Конечно, Бакланов жестоко оскорбился, а на всех присутствовавших такое обращение с заслуженным боевым человеком произвело неприятное впечатление.
Но оригинальнее всего, что после такого ответа сам же Н. Н. Муравьев сделал представление в Петербург, выставил в лучшем свете заслуги Бакланова и ходатайствовал о награждении его единовременным пособием в пять тысяч рублей, что и было исполнено. К чему же этот столь резкий и неуместный в отношении к генералу ответ в присутствии множества посторонних лиц и нескольких казачьих офицеров и даже казаков?..
Войдя в дом, занятый главным местным начальником, и увидев в одной комнате несколько персидских ковров, Николай Николаевич обратился к генералу Врангелю с вопросами:
– Что это, ковры казенные?
– Да-с, казенные.
– Ну, и верно особый смотритель для них полагается?
– Нет-с, не полагается.
Вопросы были с иронией, а ответы с раздражением, тем более естественным, что ковры были заведены еще предместником барона и он не мог отвечать за действия другого, если бы действия были даже и самые противозаконные, чего уже никак нельзя было сказать о нескольких коврах, приобретенных на деньги, отпущенные для меблировки казенного дома. От предложенного обеда Муравьев отказался и потребовал себе редьку, гречневую кашу с постным маслом и квасу (был Великий пост). Спартанская трапеза вызвала всеобщую улыбку…
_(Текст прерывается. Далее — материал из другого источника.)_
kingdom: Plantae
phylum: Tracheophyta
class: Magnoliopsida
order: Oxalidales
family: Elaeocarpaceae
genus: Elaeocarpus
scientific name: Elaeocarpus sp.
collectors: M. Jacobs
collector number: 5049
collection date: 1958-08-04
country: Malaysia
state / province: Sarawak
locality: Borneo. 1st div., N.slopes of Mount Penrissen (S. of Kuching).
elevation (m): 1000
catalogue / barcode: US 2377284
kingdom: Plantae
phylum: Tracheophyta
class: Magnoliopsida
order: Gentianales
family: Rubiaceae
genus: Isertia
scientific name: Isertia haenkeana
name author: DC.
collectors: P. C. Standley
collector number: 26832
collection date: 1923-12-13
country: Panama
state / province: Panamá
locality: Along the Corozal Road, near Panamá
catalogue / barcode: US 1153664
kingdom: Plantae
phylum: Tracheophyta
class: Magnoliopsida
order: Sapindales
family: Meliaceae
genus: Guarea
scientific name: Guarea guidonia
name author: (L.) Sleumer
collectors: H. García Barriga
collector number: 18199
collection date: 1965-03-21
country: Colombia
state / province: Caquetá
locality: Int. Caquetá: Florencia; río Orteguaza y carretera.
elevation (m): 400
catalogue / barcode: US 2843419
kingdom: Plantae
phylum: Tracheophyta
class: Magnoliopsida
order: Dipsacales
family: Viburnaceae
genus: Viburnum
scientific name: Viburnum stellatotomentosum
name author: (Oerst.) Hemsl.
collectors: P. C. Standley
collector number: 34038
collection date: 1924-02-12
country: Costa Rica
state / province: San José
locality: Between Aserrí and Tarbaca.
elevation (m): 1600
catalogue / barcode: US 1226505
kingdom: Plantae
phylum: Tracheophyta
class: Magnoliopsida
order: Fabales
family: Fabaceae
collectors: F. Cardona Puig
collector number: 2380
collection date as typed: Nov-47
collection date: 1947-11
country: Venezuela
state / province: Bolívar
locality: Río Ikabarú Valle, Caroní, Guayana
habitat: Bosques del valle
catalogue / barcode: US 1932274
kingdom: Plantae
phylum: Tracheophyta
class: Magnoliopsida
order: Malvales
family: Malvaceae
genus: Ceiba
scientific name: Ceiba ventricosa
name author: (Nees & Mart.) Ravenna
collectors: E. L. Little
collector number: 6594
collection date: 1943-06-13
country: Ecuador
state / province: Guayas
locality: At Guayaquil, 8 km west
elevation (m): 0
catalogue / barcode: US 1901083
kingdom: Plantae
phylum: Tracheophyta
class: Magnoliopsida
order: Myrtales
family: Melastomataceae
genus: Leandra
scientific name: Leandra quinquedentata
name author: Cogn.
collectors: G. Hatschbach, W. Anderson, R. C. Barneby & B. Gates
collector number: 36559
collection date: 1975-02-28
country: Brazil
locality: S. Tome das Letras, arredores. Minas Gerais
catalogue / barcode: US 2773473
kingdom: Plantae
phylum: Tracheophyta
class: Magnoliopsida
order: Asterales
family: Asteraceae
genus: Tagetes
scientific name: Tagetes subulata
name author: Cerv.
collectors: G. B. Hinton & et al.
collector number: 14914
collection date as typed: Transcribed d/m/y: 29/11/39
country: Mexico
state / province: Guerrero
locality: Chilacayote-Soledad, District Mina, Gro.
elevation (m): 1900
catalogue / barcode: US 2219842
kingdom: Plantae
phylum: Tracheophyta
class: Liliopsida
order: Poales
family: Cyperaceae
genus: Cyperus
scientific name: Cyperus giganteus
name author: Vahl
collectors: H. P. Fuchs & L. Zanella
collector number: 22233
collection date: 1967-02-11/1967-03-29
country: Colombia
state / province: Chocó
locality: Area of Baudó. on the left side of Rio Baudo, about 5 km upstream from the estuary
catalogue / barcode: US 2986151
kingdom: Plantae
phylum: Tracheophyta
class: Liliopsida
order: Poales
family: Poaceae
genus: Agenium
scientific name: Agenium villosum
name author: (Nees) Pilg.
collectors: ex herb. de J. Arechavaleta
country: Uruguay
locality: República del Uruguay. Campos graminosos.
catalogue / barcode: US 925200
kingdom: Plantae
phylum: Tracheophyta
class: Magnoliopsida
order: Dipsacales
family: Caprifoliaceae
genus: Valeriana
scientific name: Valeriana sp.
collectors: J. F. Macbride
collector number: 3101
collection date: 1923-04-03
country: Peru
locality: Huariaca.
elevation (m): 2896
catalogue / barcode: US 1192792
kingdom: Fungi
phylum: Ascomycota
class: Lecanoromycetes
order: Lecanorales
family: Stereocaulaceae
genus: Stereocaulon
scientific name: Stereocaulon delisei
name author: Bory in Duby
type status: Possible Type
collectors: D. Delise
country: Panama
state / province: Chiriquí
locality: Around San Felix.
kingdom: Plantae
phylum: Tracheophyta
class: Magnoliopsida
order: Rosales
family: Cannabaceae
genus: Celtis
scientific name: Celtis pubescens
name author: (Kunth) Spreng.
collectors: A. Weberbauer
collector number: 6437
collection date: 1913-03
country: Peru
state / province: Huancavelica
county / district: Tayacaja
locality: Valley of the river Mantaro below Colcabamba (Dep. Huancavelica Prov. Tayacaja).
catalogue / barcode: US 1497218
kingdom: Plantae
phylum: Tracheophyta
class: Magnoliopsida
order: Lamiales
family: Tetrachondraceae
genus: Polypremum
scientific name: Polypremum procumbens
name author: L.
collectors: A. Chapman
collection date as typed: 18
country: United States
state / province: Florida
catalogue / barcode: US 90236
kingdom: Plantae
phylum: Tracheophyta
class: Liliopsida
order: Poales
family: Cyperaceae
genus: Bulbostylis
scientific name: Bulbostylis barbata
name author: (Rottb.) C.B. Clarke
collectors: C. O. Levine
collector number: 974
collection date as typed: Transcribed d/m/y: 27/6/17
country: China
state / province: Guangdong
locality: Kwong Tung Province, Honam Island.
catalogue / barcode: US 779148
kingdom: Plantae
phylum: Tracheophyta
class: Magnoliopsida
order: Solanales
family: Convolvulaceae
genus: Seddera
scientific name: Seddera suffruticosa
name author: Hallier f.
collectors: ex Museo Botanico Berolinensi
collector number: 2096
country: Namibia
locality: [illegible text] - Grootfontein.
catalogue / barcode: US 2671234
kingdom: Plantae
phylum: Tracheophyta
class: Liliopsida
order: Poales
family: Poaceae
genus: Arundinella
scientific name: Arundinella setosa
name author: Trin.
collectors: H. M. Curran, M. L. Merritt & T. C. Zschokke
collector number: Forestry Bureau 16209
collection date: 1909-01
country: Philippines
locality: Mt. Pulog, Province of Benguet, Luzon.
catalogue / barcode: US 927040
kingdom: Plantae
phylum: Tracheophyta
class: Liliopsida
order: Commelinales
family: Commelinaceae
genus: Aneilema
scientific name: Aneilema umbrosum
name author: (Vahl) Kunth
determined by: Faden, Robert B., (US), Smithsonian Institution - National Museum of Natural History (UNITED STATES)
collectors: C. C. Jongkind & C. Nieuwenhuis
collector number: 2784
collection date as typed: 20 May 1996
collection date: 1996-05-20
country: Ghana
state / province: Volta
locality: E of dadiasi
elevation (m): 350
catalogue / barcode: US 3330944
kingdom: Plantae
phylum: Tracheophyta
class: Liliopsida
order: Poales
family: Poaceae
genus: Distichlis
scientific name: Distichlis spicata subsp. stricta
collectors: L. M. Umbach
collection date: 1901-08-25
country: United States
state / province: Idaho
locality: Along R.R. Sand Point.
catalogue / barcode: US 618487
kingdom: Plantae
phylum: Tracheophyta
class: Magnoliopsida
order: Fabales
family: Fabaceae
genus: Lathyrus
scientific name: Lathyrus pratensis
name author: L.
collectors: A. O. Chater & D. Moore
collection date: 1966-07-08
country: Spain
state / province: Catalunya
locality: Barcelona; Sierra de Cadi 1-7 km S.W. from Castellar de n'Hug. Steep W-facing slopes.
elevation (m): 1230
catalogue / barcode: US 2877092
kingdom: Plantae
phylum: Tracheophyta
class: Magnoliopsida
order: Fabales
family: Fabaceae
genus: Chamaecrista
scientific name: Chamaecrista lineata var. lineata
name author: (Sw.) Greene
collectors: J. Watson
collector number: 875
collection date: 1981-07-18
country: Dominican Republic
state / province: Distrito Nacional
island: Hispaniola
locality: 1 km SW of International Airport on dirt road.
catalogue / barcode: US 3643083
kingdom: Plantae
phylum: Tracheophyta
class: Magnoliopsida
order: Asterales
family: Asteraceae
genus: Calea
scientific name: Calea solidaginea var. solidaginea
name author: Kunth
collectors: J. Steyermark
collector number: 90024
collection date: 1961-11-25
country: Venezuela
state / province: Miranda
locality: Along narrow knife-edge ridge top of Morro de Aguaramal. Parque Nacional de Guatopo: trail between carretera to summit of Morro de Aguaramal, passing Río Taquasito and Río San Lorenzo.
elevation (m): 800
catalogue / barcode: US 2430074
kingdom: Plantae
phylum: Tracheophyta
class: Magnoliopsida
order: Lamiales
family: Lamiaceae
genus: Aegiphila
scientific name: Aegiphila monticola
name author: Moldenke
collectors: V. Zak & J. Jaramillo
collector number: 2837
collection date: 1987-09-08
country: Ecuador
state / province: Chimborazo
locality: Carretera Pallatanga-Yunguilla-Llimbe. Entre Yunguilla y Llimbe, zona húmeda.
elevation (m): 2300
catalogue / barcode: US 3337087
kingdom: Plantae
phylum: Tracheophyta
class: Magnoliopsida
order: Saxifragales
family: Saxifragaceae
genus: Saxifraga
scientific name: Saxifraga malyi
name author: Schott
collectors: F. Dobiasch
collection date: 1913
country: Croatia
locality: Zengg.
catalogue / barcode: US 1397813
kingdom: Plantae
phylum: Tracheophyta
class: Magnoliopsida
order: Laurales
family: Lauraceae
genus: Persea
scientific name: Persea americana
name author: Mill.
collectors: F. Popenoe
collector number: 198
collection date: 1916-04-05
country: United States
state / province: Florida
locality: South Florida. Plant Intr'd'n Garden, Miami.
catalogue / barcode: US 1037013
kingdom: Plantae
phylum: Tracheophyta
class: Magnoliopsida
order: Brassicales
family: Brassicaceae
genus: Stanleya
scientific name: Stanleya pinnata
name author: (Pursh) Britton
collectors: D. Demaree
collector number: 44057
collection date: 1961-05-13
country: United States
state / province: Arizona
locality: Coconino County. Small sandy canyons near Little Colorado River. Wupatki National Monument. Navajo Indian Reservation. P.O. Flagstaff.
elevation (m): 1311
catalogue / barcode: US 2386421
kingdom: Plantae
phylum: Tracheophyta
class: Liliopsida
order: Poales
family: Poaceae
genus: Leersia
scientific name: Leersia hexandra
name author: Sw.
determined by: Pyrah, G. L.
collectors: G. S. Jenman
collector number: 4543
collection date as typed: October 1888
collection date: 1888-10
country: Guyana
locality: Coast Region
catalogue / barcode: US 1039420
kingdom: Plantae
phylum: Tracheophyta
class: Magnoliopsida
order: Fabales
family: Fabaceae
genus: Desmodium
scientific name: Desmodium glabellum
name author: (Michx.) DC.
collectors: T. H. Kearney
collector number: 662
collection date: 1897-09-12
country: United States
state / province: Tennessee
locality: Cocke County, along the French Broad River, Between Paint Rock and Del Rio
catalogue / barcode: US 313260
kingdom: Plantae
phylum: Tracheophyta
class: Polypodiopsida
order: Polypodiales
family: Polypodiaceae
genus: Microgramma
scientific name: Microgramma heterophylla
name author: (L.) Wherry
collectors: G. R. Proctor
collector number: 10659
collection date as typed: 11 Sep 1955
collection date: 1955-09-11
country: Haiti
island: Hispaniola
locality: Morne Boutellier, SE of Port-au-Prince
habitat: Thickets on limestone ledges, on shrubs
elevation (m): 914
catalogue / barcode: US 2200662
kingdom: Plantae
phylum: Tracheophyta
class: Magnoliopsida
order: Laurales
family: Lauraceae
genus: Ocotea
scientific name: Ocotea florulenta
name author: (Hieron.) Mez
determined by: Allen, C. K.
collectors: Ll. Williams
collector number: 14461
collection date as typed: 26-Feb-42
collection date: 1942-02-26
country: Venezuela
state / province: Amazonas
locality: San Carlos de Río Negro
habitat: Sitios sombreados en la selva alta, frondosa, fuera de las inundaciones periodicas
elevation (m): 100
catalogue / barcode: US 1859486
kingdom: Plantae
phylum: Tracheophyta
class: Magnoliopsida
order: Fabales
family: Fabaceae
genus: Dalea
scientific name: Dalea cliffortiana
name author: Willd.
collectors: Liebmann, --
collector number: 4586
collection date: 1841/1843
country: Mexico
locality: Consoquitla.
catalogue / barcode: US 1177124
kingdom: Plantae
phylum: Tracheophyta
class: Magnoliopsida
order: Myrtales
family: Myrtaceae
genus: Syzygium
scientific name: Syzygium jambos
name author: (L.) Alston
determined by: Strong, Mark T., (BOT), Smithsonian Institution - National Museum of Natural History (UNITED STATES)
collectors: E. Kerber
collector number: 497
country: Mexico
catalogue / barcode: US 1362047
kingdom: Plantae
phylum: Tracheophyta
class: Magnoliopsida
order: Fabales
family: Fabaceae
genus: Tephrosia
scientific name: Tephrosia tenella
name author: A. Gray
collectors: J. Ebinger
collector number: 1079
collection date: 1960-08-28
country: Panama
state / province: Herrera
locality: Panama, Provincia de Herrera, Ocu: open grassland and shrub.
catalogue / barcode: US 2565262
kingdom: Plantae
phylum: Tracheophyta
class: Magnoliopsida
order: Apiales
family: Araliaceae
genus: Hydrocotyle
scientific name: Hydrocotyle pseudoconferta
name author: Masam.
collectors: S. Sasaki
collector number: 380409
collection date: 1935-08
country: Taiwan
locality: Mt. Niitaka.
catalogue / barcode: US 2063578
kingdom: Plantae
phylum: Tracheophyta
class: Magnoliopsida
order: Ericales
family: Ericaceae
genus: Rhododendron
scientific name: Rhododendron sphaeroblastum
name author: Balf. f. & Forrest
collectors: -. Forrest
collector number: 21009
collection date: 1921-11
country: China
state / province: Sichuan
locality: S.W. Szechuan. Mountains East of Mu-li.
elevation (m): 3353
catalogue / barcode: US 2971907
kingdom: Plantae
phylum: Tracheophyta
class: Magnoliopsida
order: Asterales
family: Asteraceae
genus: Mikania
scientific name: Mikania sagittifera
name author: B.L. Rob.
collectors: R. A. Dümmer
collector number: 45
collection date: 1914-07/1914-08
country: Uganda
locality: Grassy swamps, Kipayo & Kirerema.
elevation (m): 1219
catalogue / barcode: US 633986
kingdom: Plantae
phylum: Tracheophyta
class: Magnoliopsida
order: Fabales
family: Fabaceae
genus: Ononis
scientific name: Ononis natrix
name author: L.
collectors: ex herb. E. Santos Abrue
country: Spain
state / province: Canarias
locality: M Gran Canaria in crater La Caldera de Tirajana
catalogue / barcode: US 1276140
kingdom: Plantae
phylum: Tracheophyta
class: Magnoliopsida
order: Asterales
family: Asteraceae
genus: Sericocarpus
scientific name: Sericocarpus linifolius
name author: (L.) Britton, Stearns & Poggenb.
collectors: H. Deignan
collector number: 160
Должно быть, эти злополучные ковры и десяток горшков с красивыми комнатными растениями особенно возмутили спартанские наклонности генерала Муравьева, ибо на другое утро адъютант его Клавдий Ермолов показал нам письмо Муравьева к его отцу Алексею Петровичу в Москву, наделавшее в свое время столько шума и вызвавшее резкий ответ одного из кавказских офицеров. Письмо это и ответ на него были впоследствии напечатаны в «Русской старине». Главное содержание письма был упрек Кавказской армии за изнеженность, за роскошь, за упадок ее духа, крайние заботы о своих удобствах, причем проводилась параллель со временем командования Ермоловым, когда он в 1818 году при постройке Грозной жил в землянке, до сих пор скромно стоящей во дворе
Нет сомнения, что знаменитое письмо было набросано под минутным впечатлением неудовольствия, а еще вероятнее – под влиянием сильного предубеждения против управления князя Воронцова, к которому, как известно, генерал Муравьев питал личное нерасположение еще со времен своего командования 5-м пехотным корпусом, расположенным в Новороссийском генерал-губернаторстве, где между Воронцовым и Муравьевым возникли в середине тридцатых годов какие-то неудовольствия, кончившиеся двенадцатилетней опалой последнего. Несомненно также, что впоследствии Муравьев должен был сожалеть о злополучном письме этом и особенно о его разглашении. Как человек умный не мог же он не сознать всей ошибочности выраженного в нем взгляда и, прямо говоря, всей бестактности хулить и унижать армию, во главе коей ему предстояло вести войну в Турции и покорить Кавказ. Не помню, где и от кого наслышался я, что и сам покойный Алексей Петрович Ермолов не одобрил письма Муравьева.